If you're approaching your first day managing a road construction project in your area, it's important that you be prepared. Making sure that your crew is safe on the job should be priority number one. Here are a few things that you can keep in mind to help you to tackle what could otherwise seem overwhelming.
Create A Traffic Flow Plan
When you arrive onsite, the first step is to create a plan for managing the traffic around the workers. You'll want to be sure that there's a safe path for the traffic to travel through the area, which means having sufficient space for advanced warning about the traffic pattern change as well as enough equipment to separate the traffic from the road crew. Barriers, cones, and the like are ideal for this part, especially when you're dealing with workers on foot as well as those using equipment.
The advanced warning section should provide the motorists with more than enough room to respond to the traffic pattern change without worry about changing weather conditions or other issues. Use multiple signs, including digital illuminated ones. Finally, mark the end of the construction zone with signs that tell drivers to return to their normal traffic pattern.
Define The Work Areas
Since most road construction areas have many different tasks happening at once, it's important that you have clear definitions of the work areas to keep all of the crew and equipment safe. This reduces the risk of accidents or damage caused by errant tools or equipment from neighboring projects. Use cones or barrels to create the division so that it serves as a visual deterrent.
Assess The Surroundings Carefully
Make sure that you understand where all of the vehicles and equipment will be found. When possible, walk so that you're facing the traffic so you can see what's coming at you. If you are in an area where visibility is minimal, consider having someone onsite to serve as a spotter.

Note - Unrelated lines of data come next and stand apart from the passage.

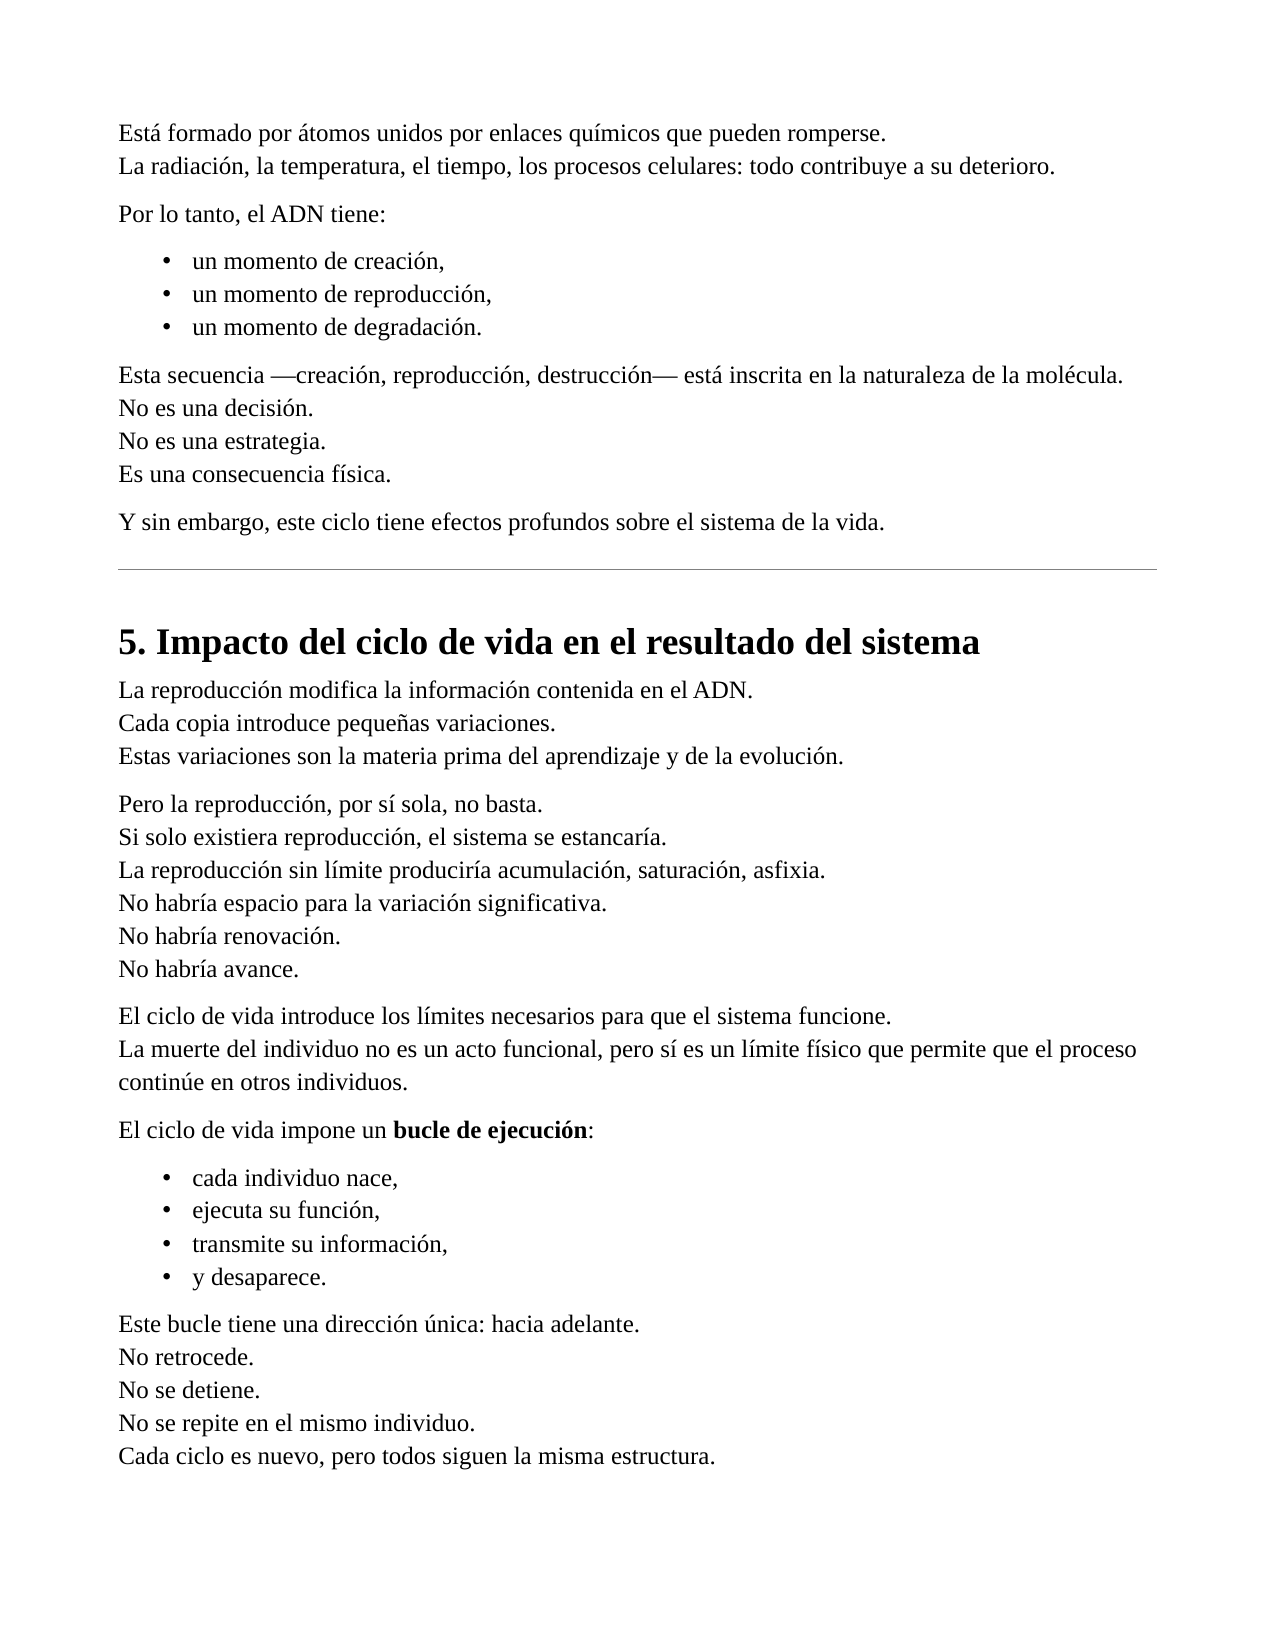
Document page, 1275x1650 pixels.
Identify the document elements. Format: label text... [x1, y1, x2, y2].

text Pero la reproducción, por sí sola, no basta. Si solo existiera reproducción, el sistema se estancaría. La reproducción sin límite produciría acumulación, saturación, asfixia. No habría espacio para la variación significativa. No habría renovación. No habría avance. [118, 789, 1157, 982]
list ejecuta su función, [162, 1196, 1157, 1224]
text Por lo tanto, el ADN tiene: [118, 199, 1157, 227]
text El ciclo de vida introduce los límites necesarios para que el sistema funcione. La muerte del individuo no es un acto funcional, pero sí es un límite físico que permite que el proceso continúe en otros individuos. [118, 1001, 1157, 1096]
subtitle 5. Impacto del ciclo de vida en el resultado del sistema [118, 619, 1157, 662]
text La reproducción modifica la información contenida en el ADN. Cada copia introduce pequeñas variaciones. Estas variaciones son la materia prima del aprendizaje y de la evolución. [118, 675, 1157, 770]
text Y sin embargo, este ciclo tiene efectos profundos sobre el sistema de la vida. [118, 507, 1157, 535]
text El ciclo de vida impone un bucle de ejecución: [118, 1115, 1157, 1144]
list transmite su información, [162, 1229, 1157, 1257]
text Está formado por átomos unidos por enlaces químicos que pueden romperse. La radiación, la temperatura, el tiempo, los procesos celulares: todo contribuye a su deterioro. [118, 118, 1157, 180]
list un momento de reproducción, [162, 279, 1157, 308]
list y desaparece. [162, 1262, 1157, 1290]
list cada individuo nace, [162, 1163, 1157, 1191]
list un momento de degradación. [162, 312, 1157, 341]
text Esta secuencia —creación, reproducción, destrucción— está inscrita en la naturaleza de la molécula. No es una decisión. No es una estrategia. Es una consecuencia física. [118, 360, 1157, 488]
text Este bucle tiene una dirección única: hacia adelante. No retrocede. No se detiene. No se repite en el mismo individuo. Cada ciclo es nuevo, pero todos siguen la misma estructura. [118, 1309, 1157, 1470]
list un momento de creación, [162, 246, 1157, 275]
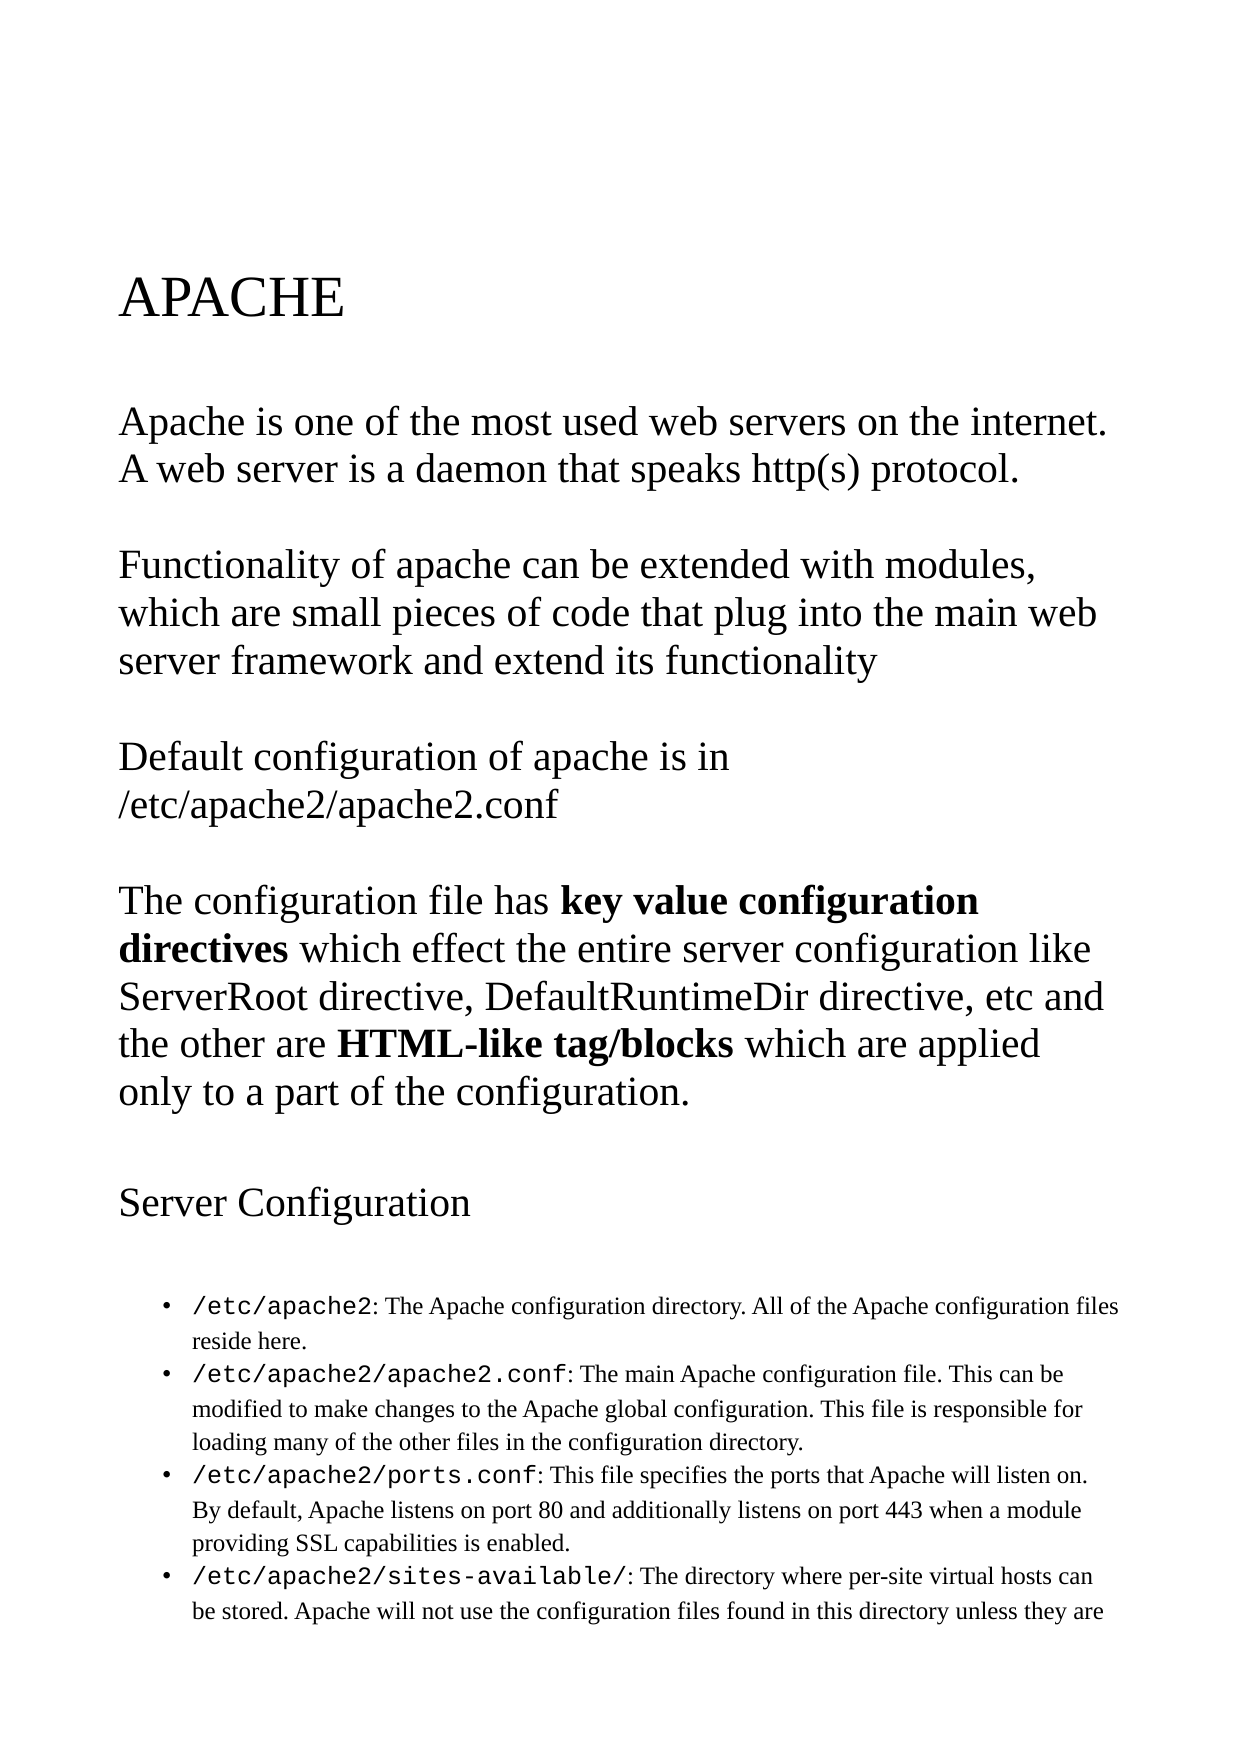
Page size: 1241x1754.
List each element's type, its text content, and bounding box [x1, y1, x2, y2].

text APACHE [118, 262, 1122, 329]
text The configuration file has key value configuration directives which effect the entire server configuration like ServerRoot directive, DefaultRuntimeDir directive, etc and the other are HTML-like tag/blocks which are applied only to a part of the configuration. [118, 875, 1122, 1115]
text Apache is one of the most used web servers on the internet. [118, 396, 1122, 444]
text A web server is a daemon that speaks http(s) protocol. [118, 444, 1122, 492]
list /etc/apache2/ports.conf: This file specifies the ports that Apache will listen on. By default, Apache listens on port 80 and additionally listens on port 443 when a module providing SSL capabilities is enabled. [162, 1460, 1122, 1557]
text Functionality of apache can be extended with modules, which are small pieces of code that plug into the main web server framework and extend its functionality [118, 540, 1122, 683]
list /etc/apache2/apache2.conf: The main Apache configuration file. This can be modified to make changes to the Apache global configuration. This file is responsible for loading many of the other files in the configuration directory. [162, 1359, 1122, 1456]
list /etc/apache2: The Apache configuration directory. All of the Apache configuration files reside here. [162, 1291, 1122, 1355]
list /etc/apache2/sites-available/: The directory where per-site virtual hosts can be stored. Apache will not use the configuration files found in this directory unless they are [162, 1561, 1122, 1625]
subtitle Server Configuration [118, 1177, 1122, 1225]
text Default configuration of apache is in /etc/apache2/apache2.conf [118, 731, 1122, 827]
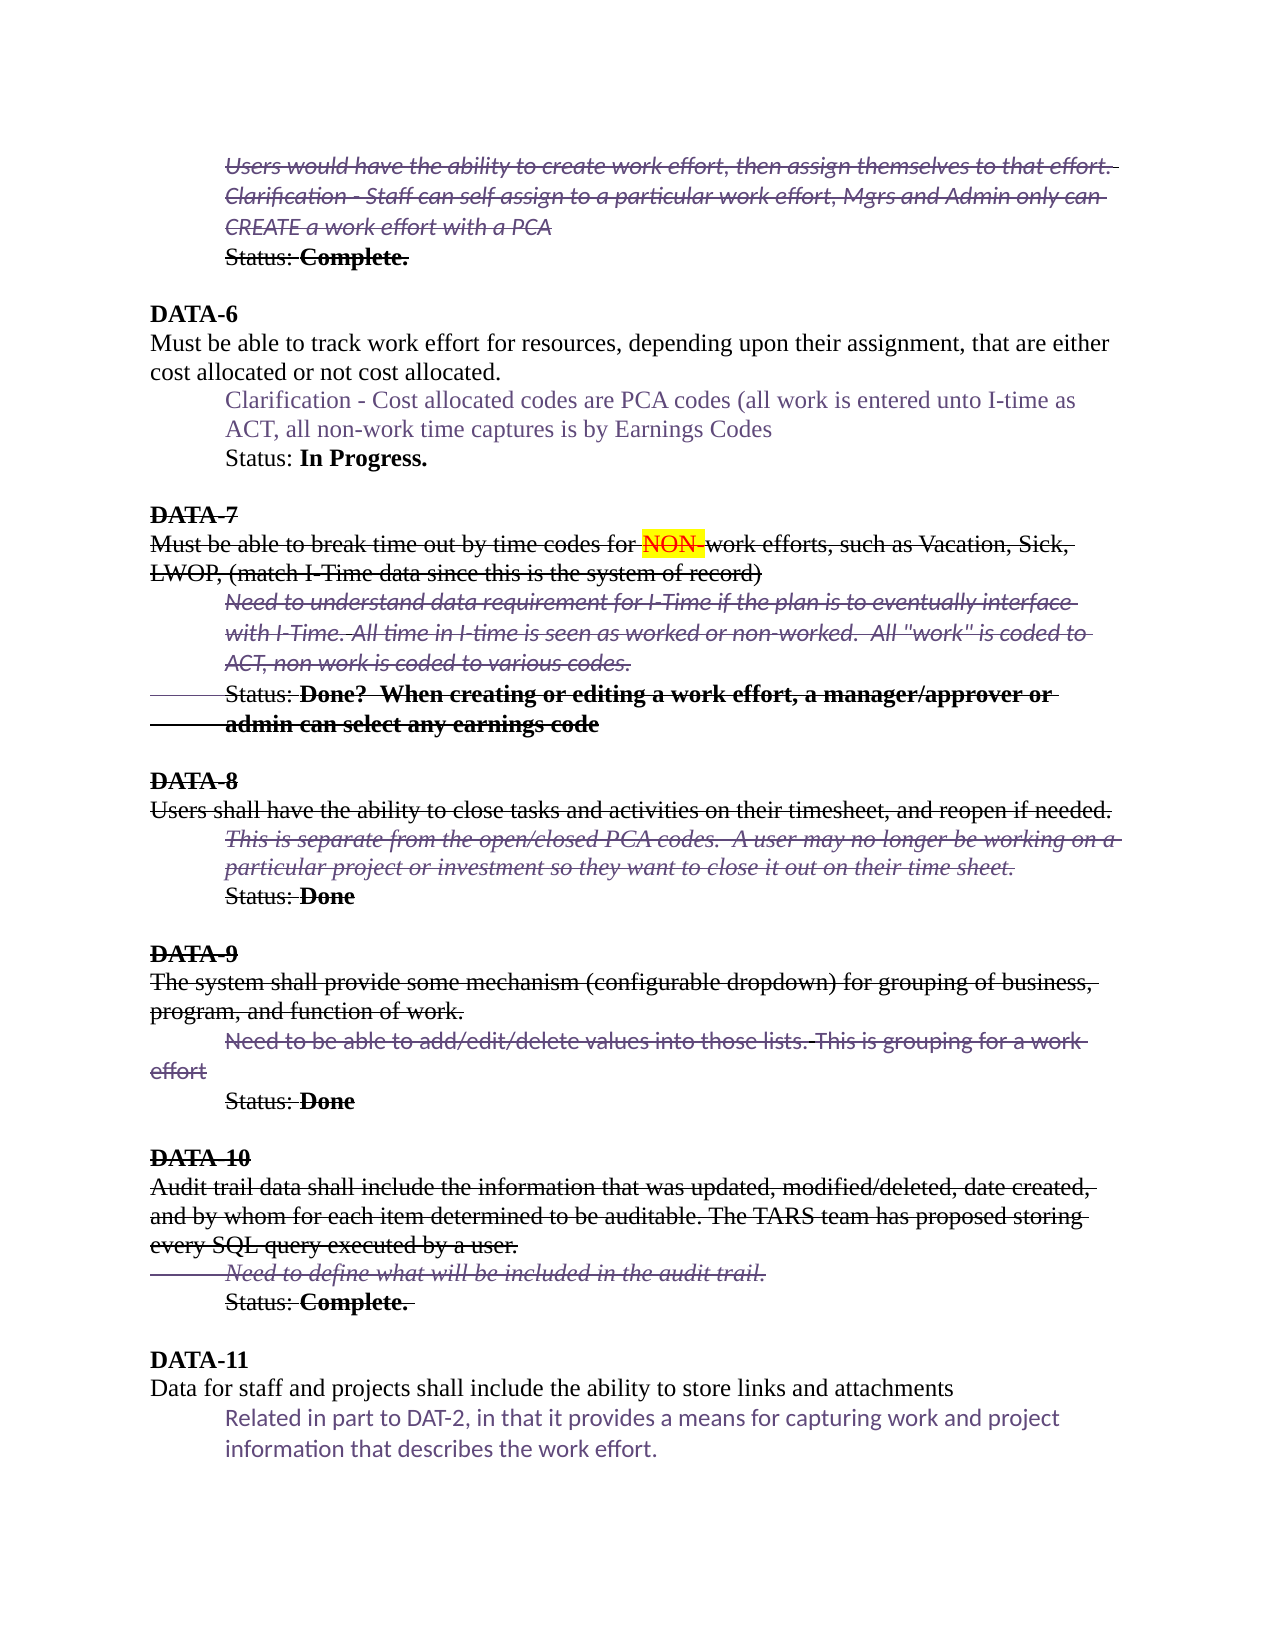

While you're evaluating the surroundings, make a note of the blind spots that your equipment might encounter. Know which areas will be the greatest risks and ensure that you have someone there to monitor the foot traffic and navigation of those areas. For example, any area where the operator won't have a clear line of sight around the equipment or around obstructions like barriers would be a concern. You'll want someone there to help improve visibility in those areas.
Provide Safety Gear
During your morning meeting when work assignments are distributed, make sure that you also reinforce the idea of wearing all of the necessary safety gear. Distribute reflective clothing, hearing protection and other similar items, then make sure every worker is wearing steel-toe boots.